If the payroll figures in the ledger do not tie to the Real-Time Information already filed, the year-end accounts will show a payroll cost that disagrees with HMRC's own records. That mismatch is exactly the kind of inconsistency that slows a year-end down, because the accountant has to reconcile two sets of numbers that should have agreed all along. A limited company carries the added layer of director payroll interacting with dividend planning, which is why clean payroll posting matters as much for a one-director company as for one with staff, a point covered in the guide to bookkeeping for limited companies.

The same digital-record-keeping direction of travel that reshaped VAT and is now reshaping income tax under Making Tax Digital applies to the evidence behind payroll too: HMRC increasingly expects the numbers in the software, the numbers filed, and the numbers in the accounts to be one continuous, reconcilable trail rather than three separate workings that happen to roughly agree.

Getting the scheme set up cleanly

The cost of getting PAYE setup wrong is rarely a single large error; it is a slow accumulation of small ones. A reference recorded late, an FPS filed after payday, a payroll journal that never quite reconciles, a quarterly payment option not taken when it was available. None of them is fatal on its own, but together they produce a year-end where the payroll cannot be tied out, the liability account carries an unexplained balance, and the accountant bills for the time spent unpicking it. Setting the scheme up properly at the start, with the references recorded, the filing cadence understood, and the journal posting clean from the first run, is what keeps the whole cycle quiet for the years that follow.

Frequently asked questions

Do I need a PAYE scheme to pay myself as a director?

If the director's salary is £96 or more a week, or the director has another job or pension, then yes, the scheme is required. Most owner-managers deliberately run a salary at or near the personal allowance, which is well above the threshold, so a scheme is needed. The director's salary level itself interacts with corporation tax and dividend planning and is a decision worth taking deliberately rather than by default.

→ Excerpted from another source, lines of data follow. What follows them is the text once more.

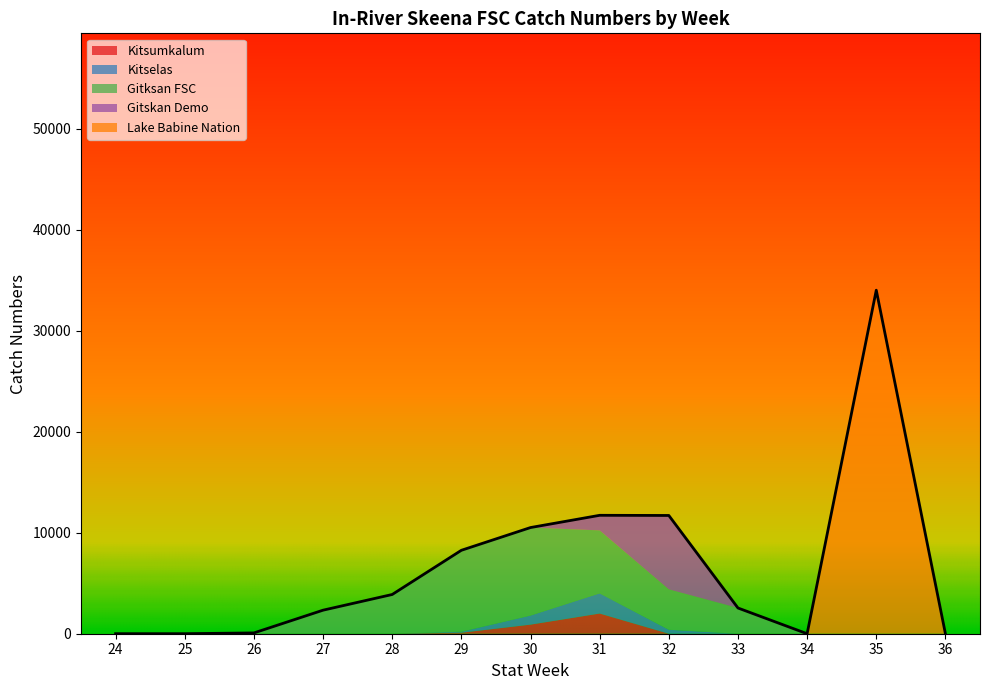

Rank the categories by Lake Babine Nation value from lowest to highest.

24, 25, 26, 27, 28, 29, 30, 31, 32, 33, 34, 36, 35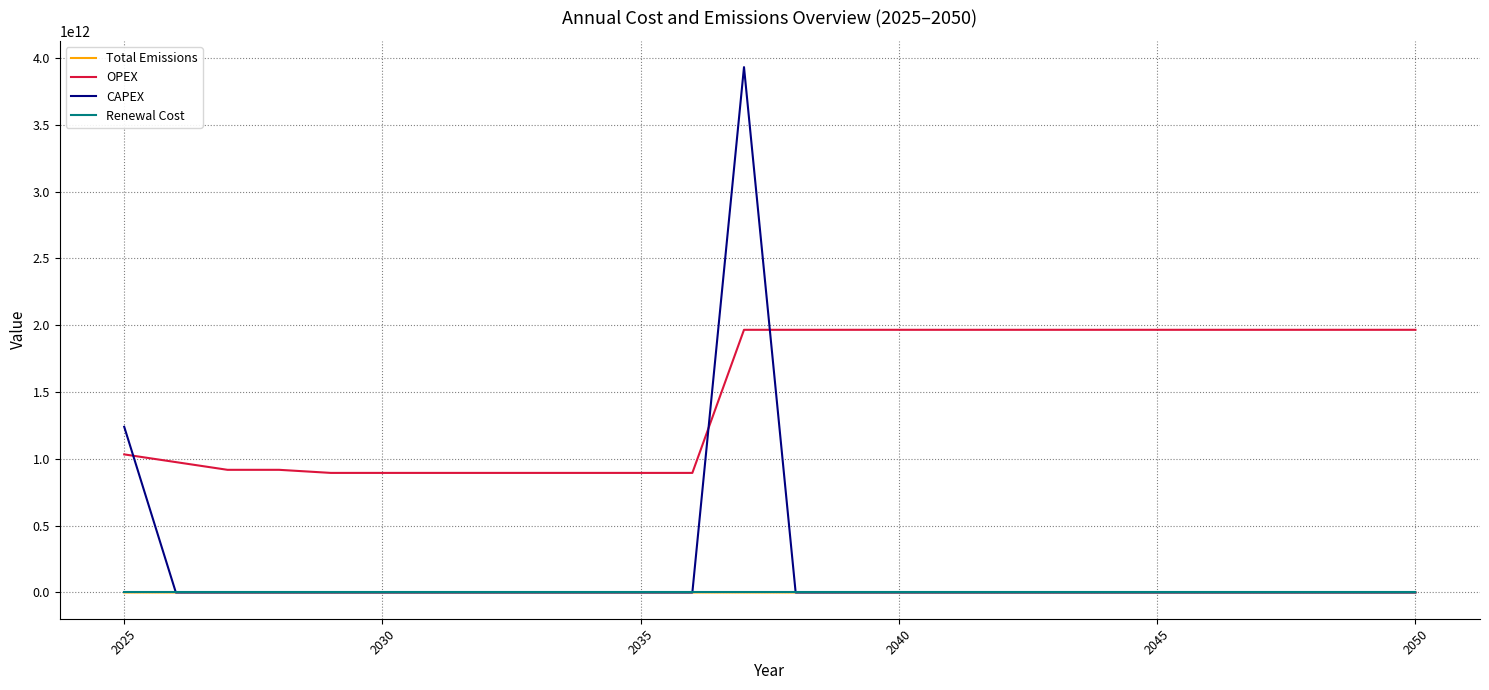

Which series has the largest range (max minus min)?

CAPEX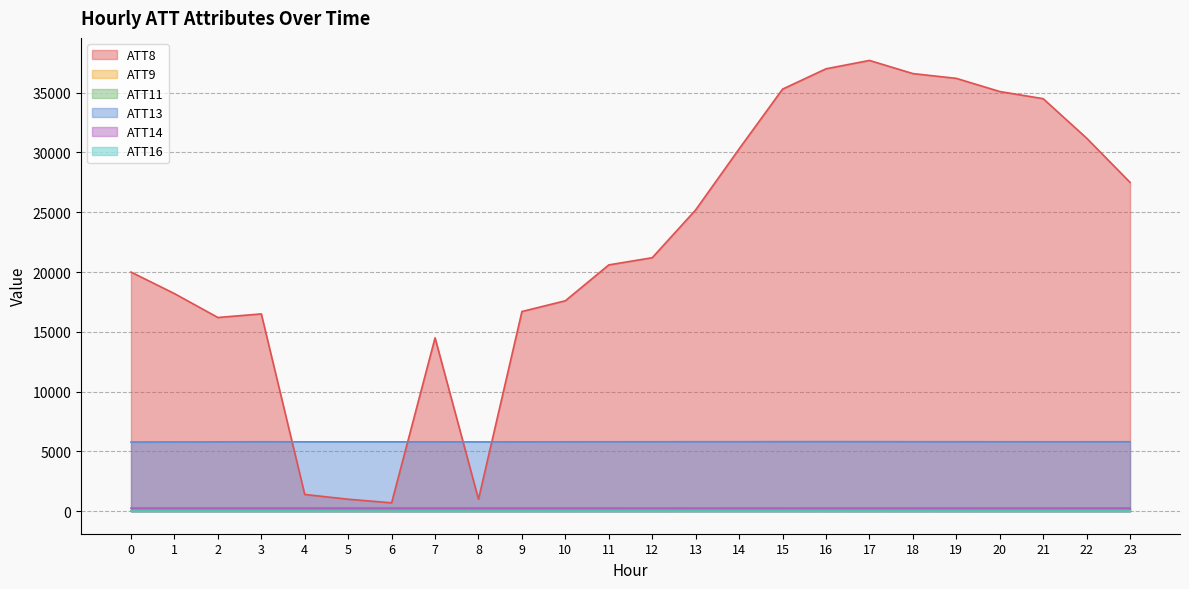

True or false: ATT11 and ATT9 intersect in this chart.

False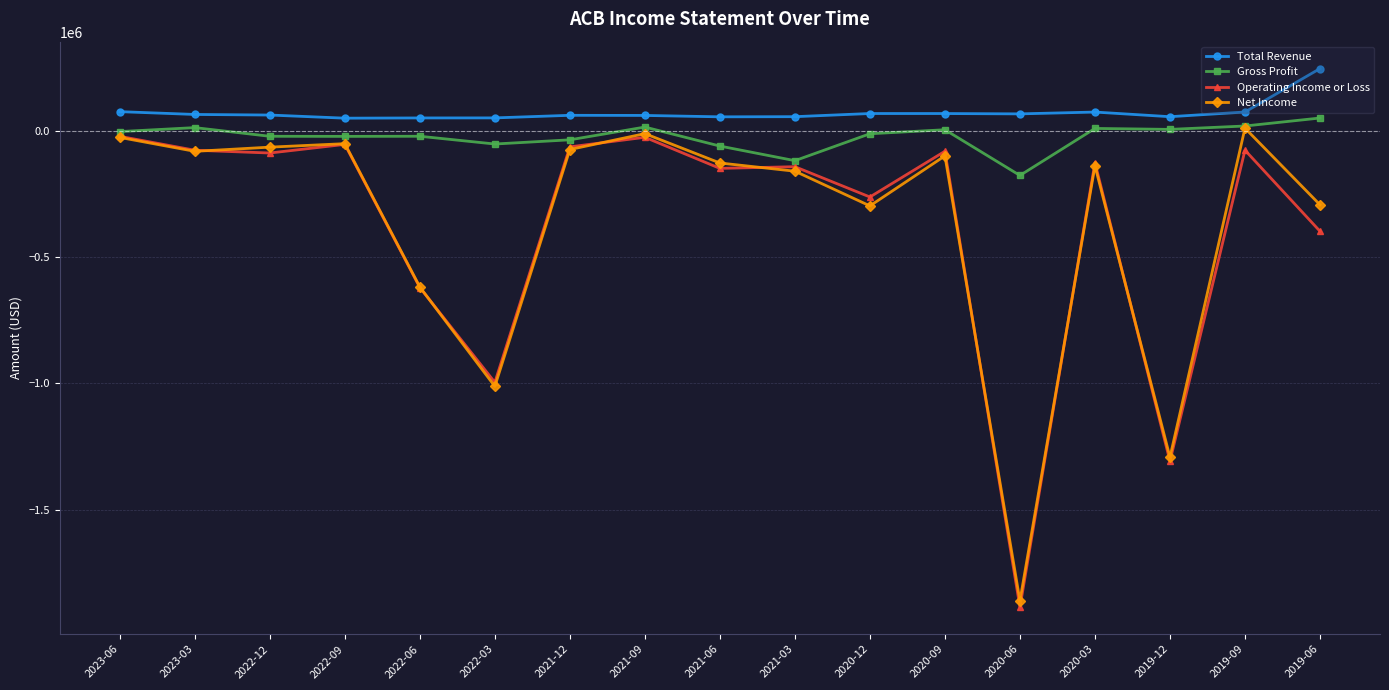

What is the total value across all series at 2019-06?

-396400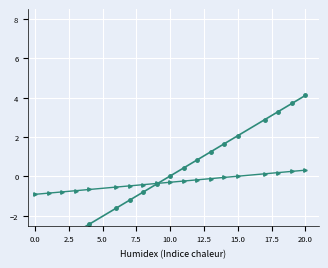

What position from the left is 12.5?

7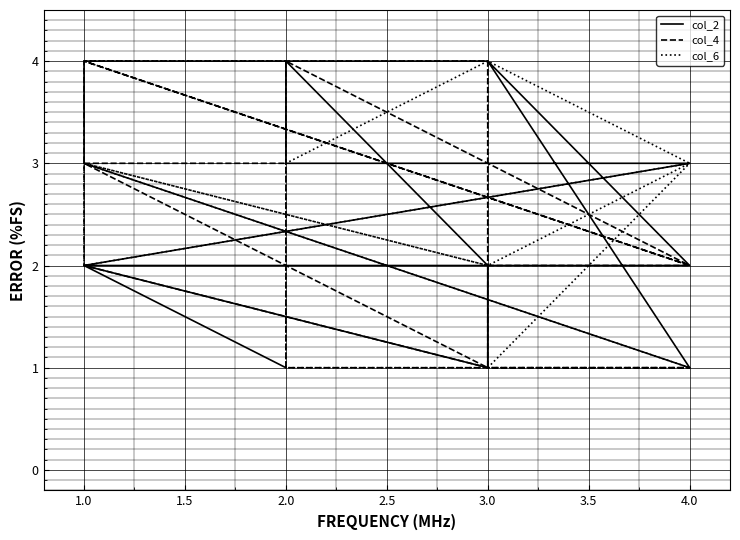

Which series has the largest range (max minus min)?

col_2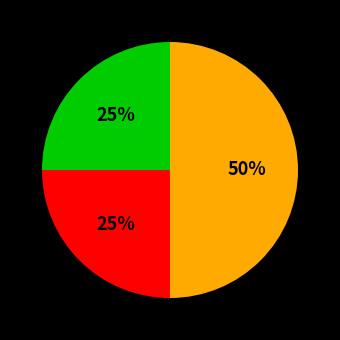

How many segments does this pie chart have?

3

How long does PAYE registration take?

HMRC sends the PAYE reference number by post, so registration is not instant. Allow time for the letter to arrive before the first payday, and remember you cannot register more than two months ahead. The practical window is to register within those two months but with enough lead time that the reference is in hand before payroll runs.

What happens if I file the FPS after payday?

The FPS is required on or before payday. Filing late can trigger penalties and flags the scheme for HMRC attention. There are limited reasons HMRC accepts for a late FPS, but routine lateness because payroll was run after staff were paid is not one of them. Running payroll a day or two ahead of payday, so the FPS goes in on time, is the simplest way to stay compliant.

Can I pay HMRC quarterly instead of monthly?

If your average monthly PAYE and NI bill is usually less than £1,500, HMRC allows quarterly payment by arrangement. This suits a business with one or two employees on modest salaries. The reporting does not change: the FPS is still filed on or before every payday. Only the remittance of the cash moves to a quarterly cycle.